• EXCERPT TO READ:
August 12 - Bus trip ended at 5.15. a.m. when I checked into “Litoral Palace Hotel” next to Rodoviária. On trip, noticeable how the true sertão gradually disappears. As you approach Teresina, capital of Piaui, the caatingas give way first to similar vegetation mixed with small palms, then a more benign landscape and beyond Caxais true African style veld. Green in spite of winter and with denseness that is suggestive of the great Amazon belt that lies close to the north.
I was thinking as we passed through one of the innumerable dusty/ poor/ ugly/ depressed towns of Piauí/Maranhão that this must be a world away from what the rich of Rio/ São Paulo know. I doubt whether one in a hundred have ever been here or seen any of this beyond TV. And if that is the case, how much more aggravated was the difference in the past, without “easy” communication of today?
Windowless room in Belem "Litoral Palace" with giant fan, the size of an old plane prop. Woke at 12 and went to city to learn that the only boat to Manaus departs this p.m. Next one is on September 4 (perhaps.) Decide to Go.
August 13 Aboard Augusto Montenegro, up at 5.30 a.m. to witness spectacular sunrise, faint to deep orange sun rising over line of trees, climbing quickly into sky and by 9.30 making it as hot as midday. Size of River (Para) on approach to Amazon is truly “river sea.” Difficult to imagine impact on early voyagers like Orellano and Raposo Tavares reaching Belém from upstream.
Isolated settlements on river banks, buildings hugging shore line, church, bordered by trees. Most sobering thought is that their only access to “civilization” is along the river. Hemmed in by forest, somewhat like an island; dozens of island “refugia” between forest and river. At point we're approaching now, water to furthest horizon, brown tinge to it.
Many estrangeiros aboard, international mix, Brazilian, French, Canadian, Israeli, American, English, German, students, retirees, holiday-makers, most with idea of once in a lifetime Amazon voyage. Agree. We're all traveling second-class; there's a First Class deck above and a deck “squatters” passage below and aft.
August 14 - Why the Amazon has been called a “river sea” is easily imaginable. The extent of the river is such that glancing to one side, say starboard, you fully expect to be coasting along “offshore,” and if you turned round to port, there'd be the ocean! Everyone encountering the Amazon for the first time finds it larger than they expected. Difficult accepting that for five days you will be aboard a major-sized ship moving along the greatest (by water volume) river in the world. You have a problem seeing that very distant line of trees as the edge of the river and not a vast lake or the sea.

• REQUIREMENT 1: Please list every nationality the travel diary names among the passengers aboard the boat.
• REQUIREMENT 2: According to the travel diary, what date is given for the next boat to Manaus after the one leaving that afternoon?
The listing below comes from a separate source and has no connection to the travel diary.

• INFORMATION SHOWN:
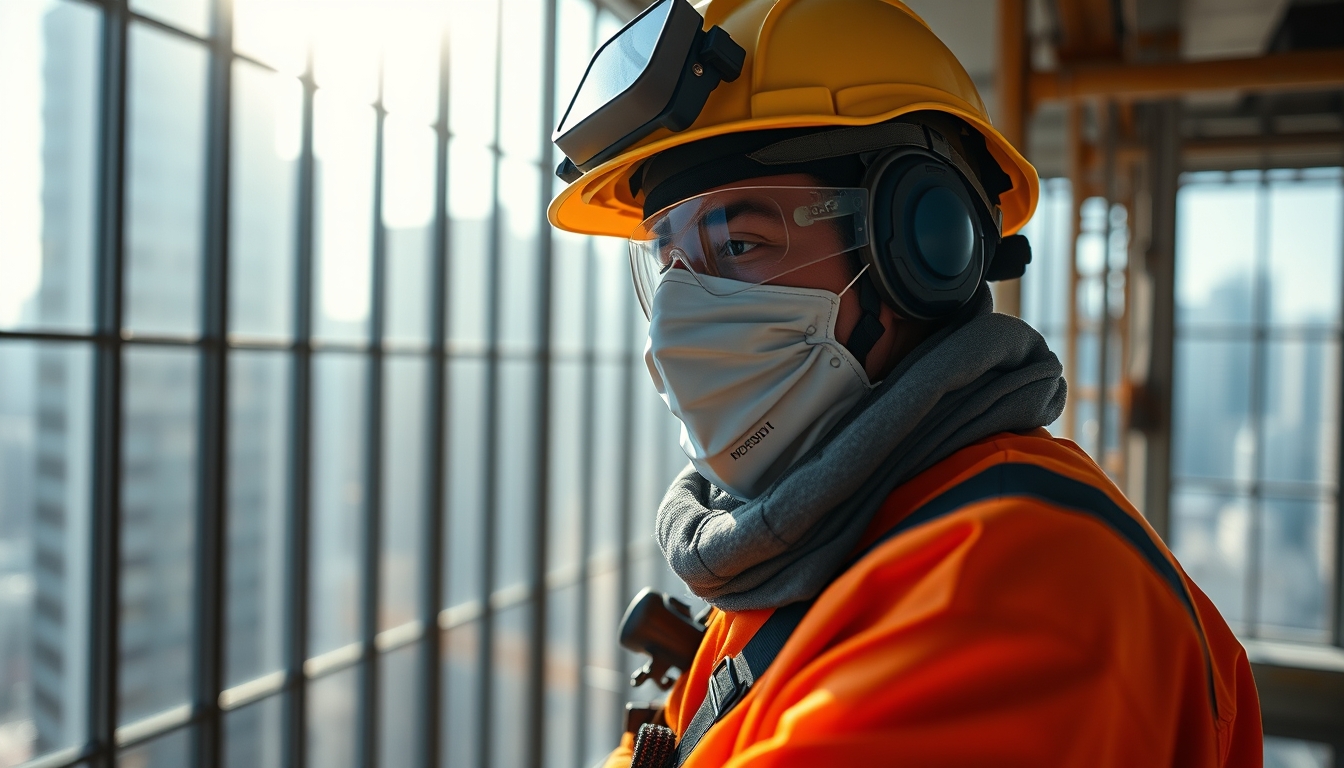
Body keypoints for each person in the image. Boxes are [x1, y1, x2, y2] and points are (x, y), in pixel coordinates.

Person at [548, 0, 1263, 765]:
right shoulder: (822, 527)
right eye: (669, 262)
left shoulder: (1014, 585)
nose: (678, 315)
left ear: (921, 247)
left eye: (738, 241)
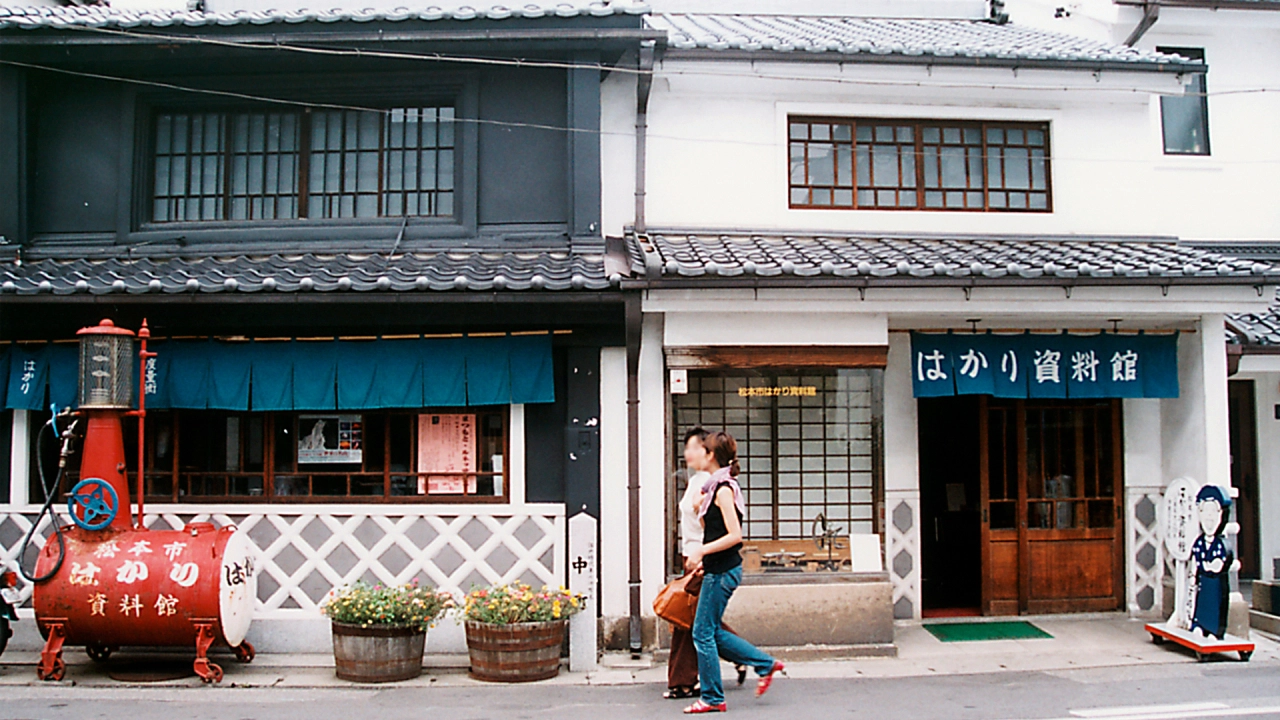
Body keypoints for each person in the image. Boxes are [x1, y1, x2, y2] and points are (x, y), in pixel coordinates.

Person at [683, 431, 784, 714]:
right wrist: (706, 557)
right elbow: (717, 532)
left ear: (710, 455)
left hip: (723, 572)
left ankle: (713, 697)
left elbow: (735, 536)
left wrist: (701, 552)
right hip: (718, 569)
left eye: (701, 449)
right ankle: (765, 664)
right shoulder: (715, 487)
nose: (695, 454)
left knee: (702, 634)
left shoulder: (724, 489)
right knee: (710, 632)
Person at [666, 428, 745, 700]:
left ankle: (691, 684)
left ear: (708, 453)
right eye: (686, 447)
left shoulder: (710, 484)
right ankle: (741, 658)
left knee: (691, 623)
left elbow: (721, 530)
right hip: (694, 556)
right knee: (696, 622)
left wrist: (702, 555)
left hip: (703, 558)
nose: (688, 452)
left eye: (694, 447)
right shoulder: (699, 481)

• WRITTEN ANSWER 1: Brazilian, French, Canadian, Israeli, American, English, German

• WRITTEN ANSWER 2: September 4, and even that only "perhaps."